Margie’s only dream was to be a wife and mother.
She married in her early twenties the moment she met the man who checked all her boxes.
When her husband of twenty-eight years announced his love for his college sweetheart, insisting upon divorce, she was destroyed.
“I can’t be alone. I don’t know how to be alone. I’ve never been alone in my life,” she sobbed, sharing her heartbreak.
Margie spent the next three years wallowing in betrayal and victimhood before she realized that she was the only one suffering.
She needed help.
She needed to change.
After an extensive amount of therapy, it dawned on her that solitude wasn’t going to kill her, in fact, she was beginning to enjoy it.

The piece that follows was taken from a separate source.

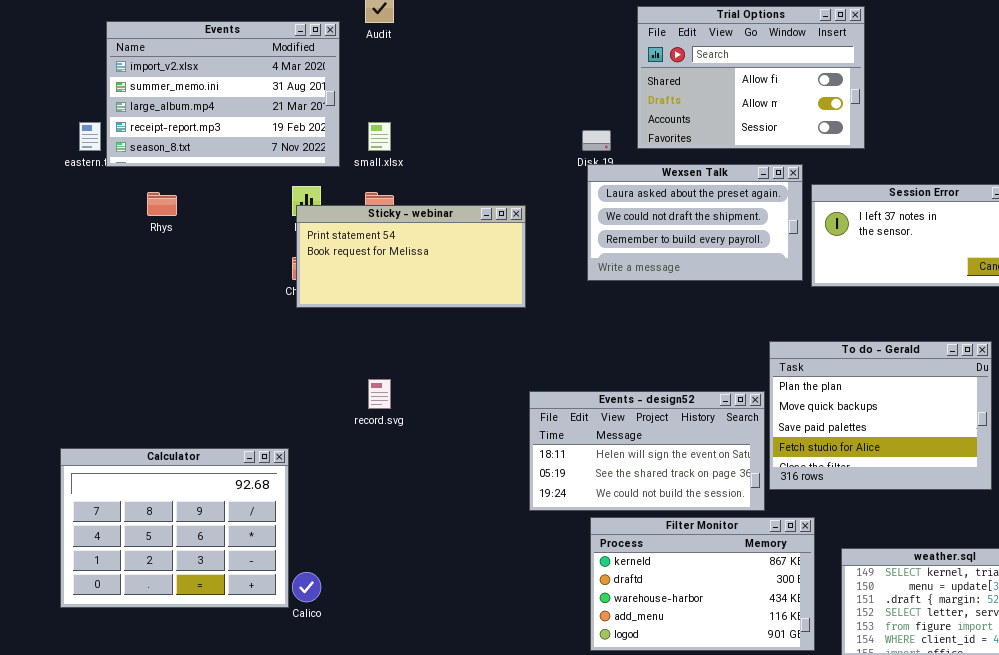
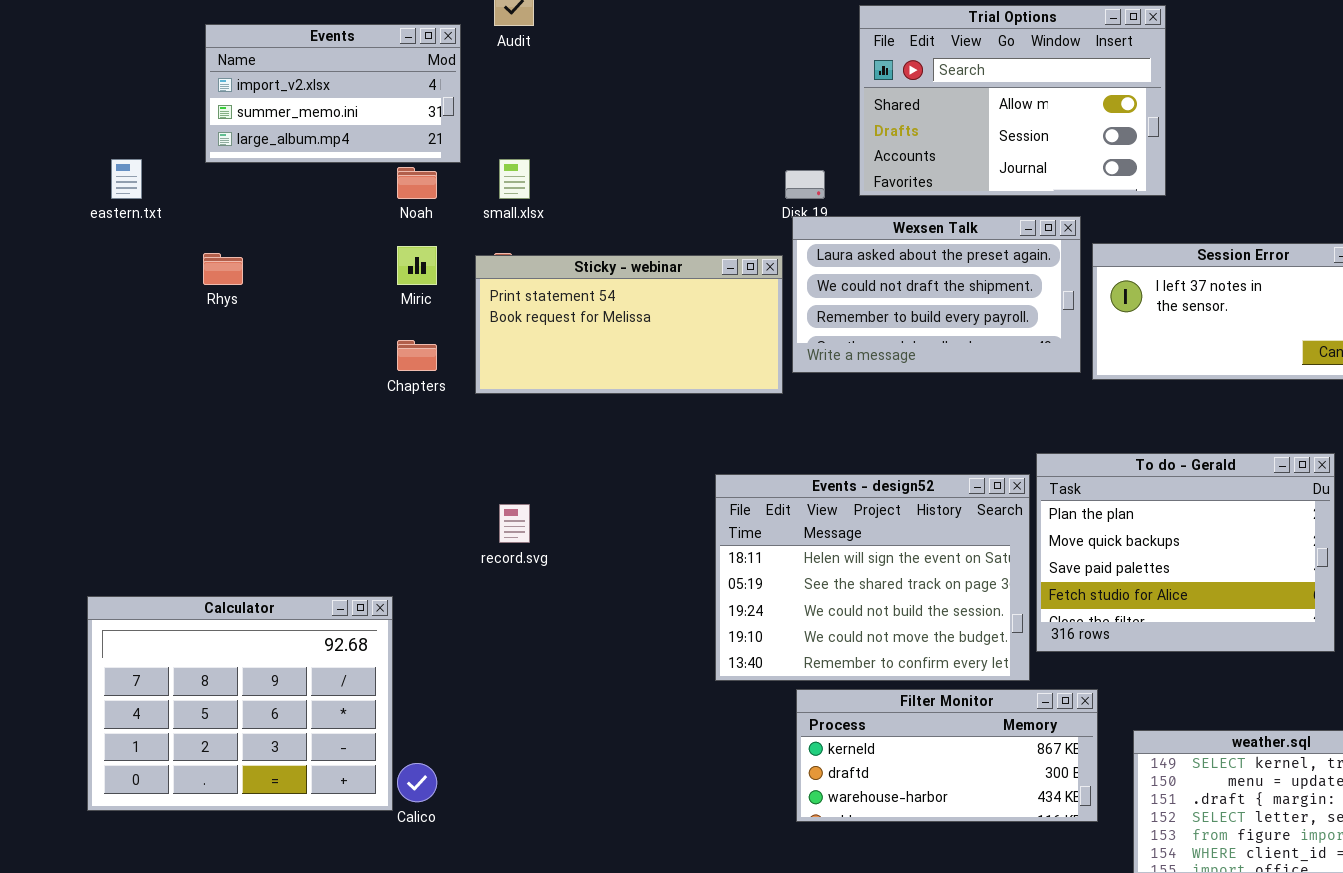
Trial Options: [637,6,865,149] -> [859,5,1166,196], scrolled down 1 row
Events: [106,21,340,167] -> [205,24,461,163], resized
Sticky - webinar: [296,205,526,308] -> [475,255,783,394], moved
Events - design52: [529,391,765,511] -> [715,474,1030,681], resized
Filter Monitor: [590,517,815,651] -> [796,689,1098,822], resized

“You know, it’s kind of nice not having someone else in my world with all their needs and demands. It’s nice to watch what I want on TV without having to bargain… or eat cookies in bed when I read or feel obligated to create a four-course meal when all I really want is soup.

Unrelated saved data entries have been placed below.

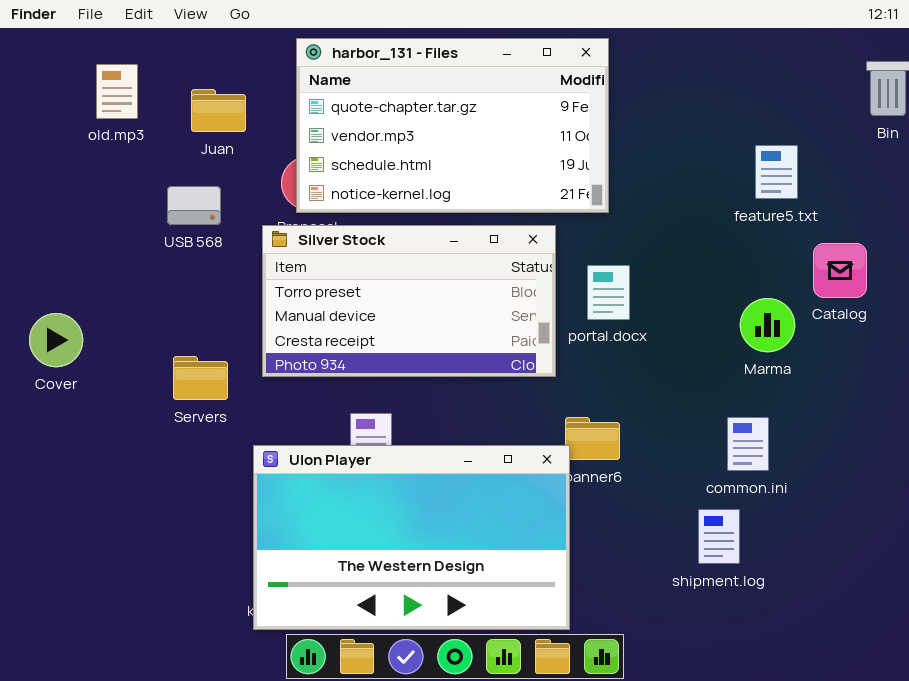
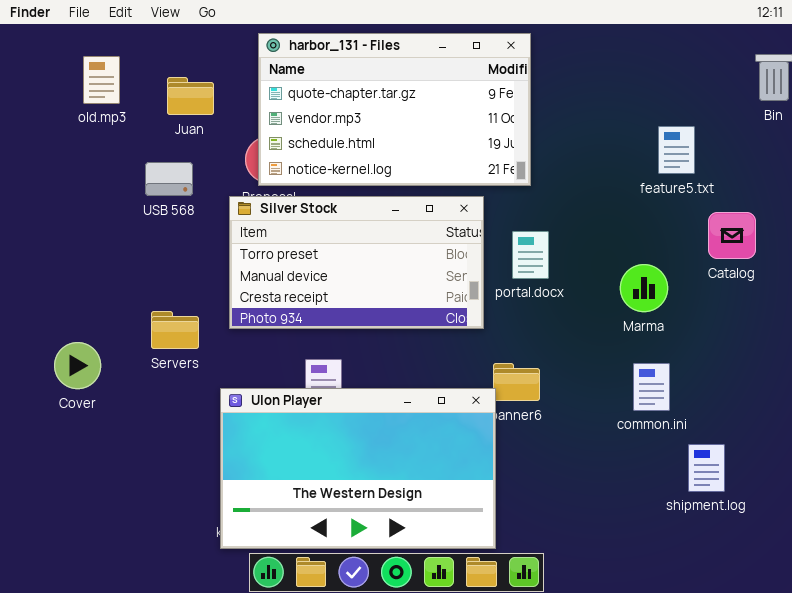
Marma: [740,298,795,352] -> [620,264,668,312], moved
Cover: [29,313,83,367] -> [54,342,101,389], moved
shipment.log: [698,509,740,564] -> [688,444,725,492], moved

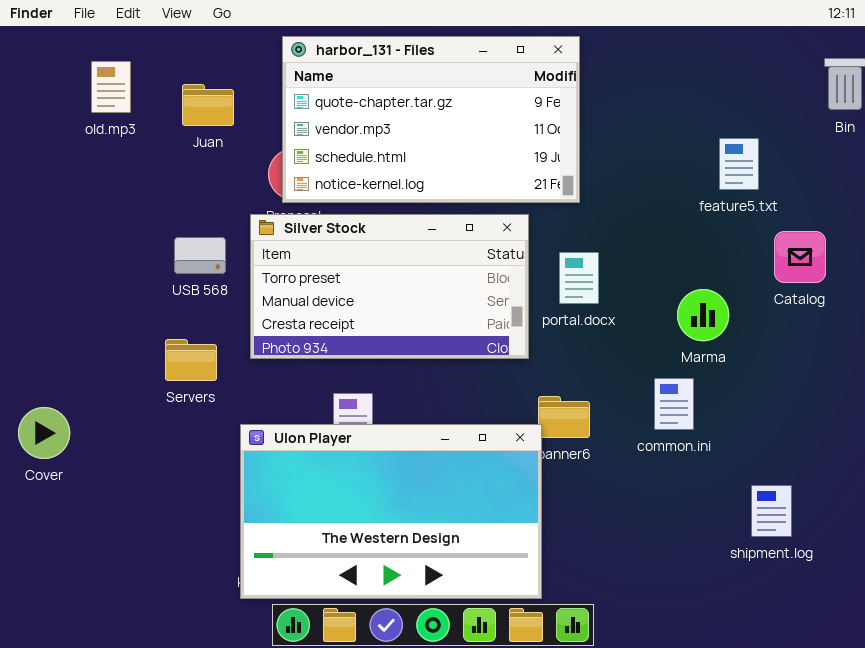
USB 568: [145,162,193,196] -> [174,237,226,274], moved
Cover: [54,342,101,389] -> [18,407,70,459], moved
common.ini: [633,363,670,411] -> [654,378,694,430], moved

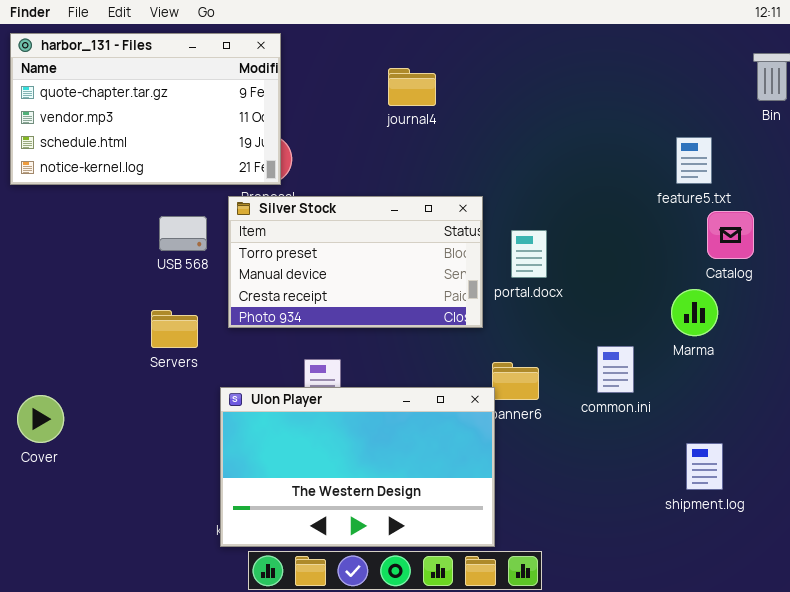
harbor_131 - Files: [282,36,580,203] -> [10,33,281,185], moved
feature5.txt: [719,138,759,190] -> [676,137,712,184], moved
Marma: [677,289,729,341] -> [671,289,718,336], moved
Cover: [18,407,70,459] -> [17,395,64,443], moved

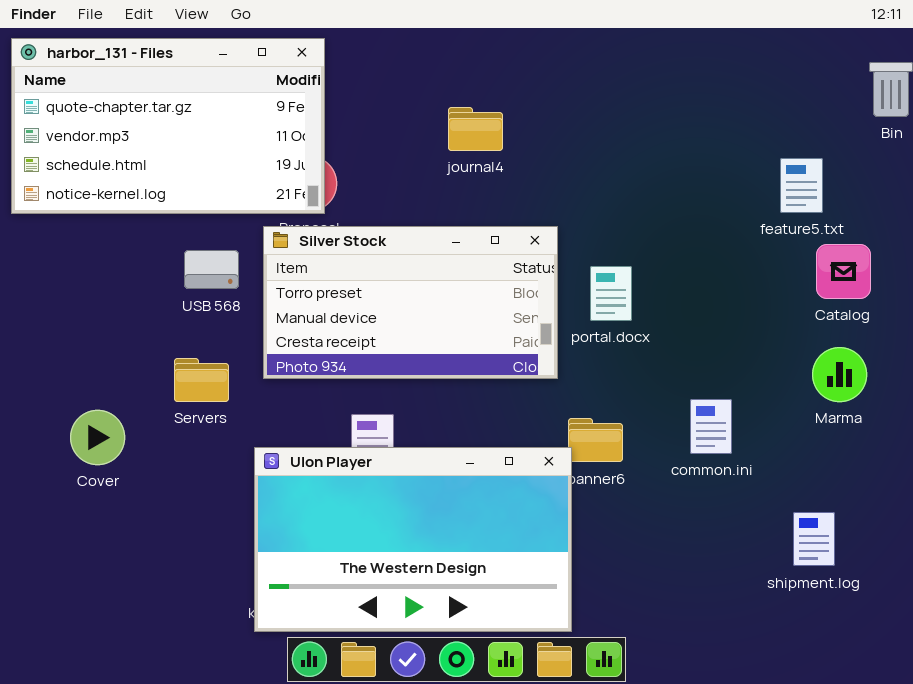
journal4: [388,68,436,106] -> [448,107,503,151], moved
Marma: [671,289,718,336] -> [812,347,867,402], moved
Cover: [17,395,64,443] -> [70,410,125,465], moved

“I’m growing accustomed to this chapter of me-time and I’m shocked to admit this, but I’m actually finding comfort in it.”
Margie was discovering her independence and there was delicious freedom in it.
For the first time in her life she was discovering herself; not as a mother or dutiful wife but all which spoke to her outside of these roles.
She was unearthing who was she now that she had a blank canvas to paint her life any way she desired and dreamed.
What spoke to her spirit and filled her heart with joy outside of these obligatory roles?
Whose roles were these anyway?
Answering these questions became a wondrous journey of self-discovery.
Occasionally a loss will net a greater find.
One that we never knew we needed but without it, we would never become who we were meant to be.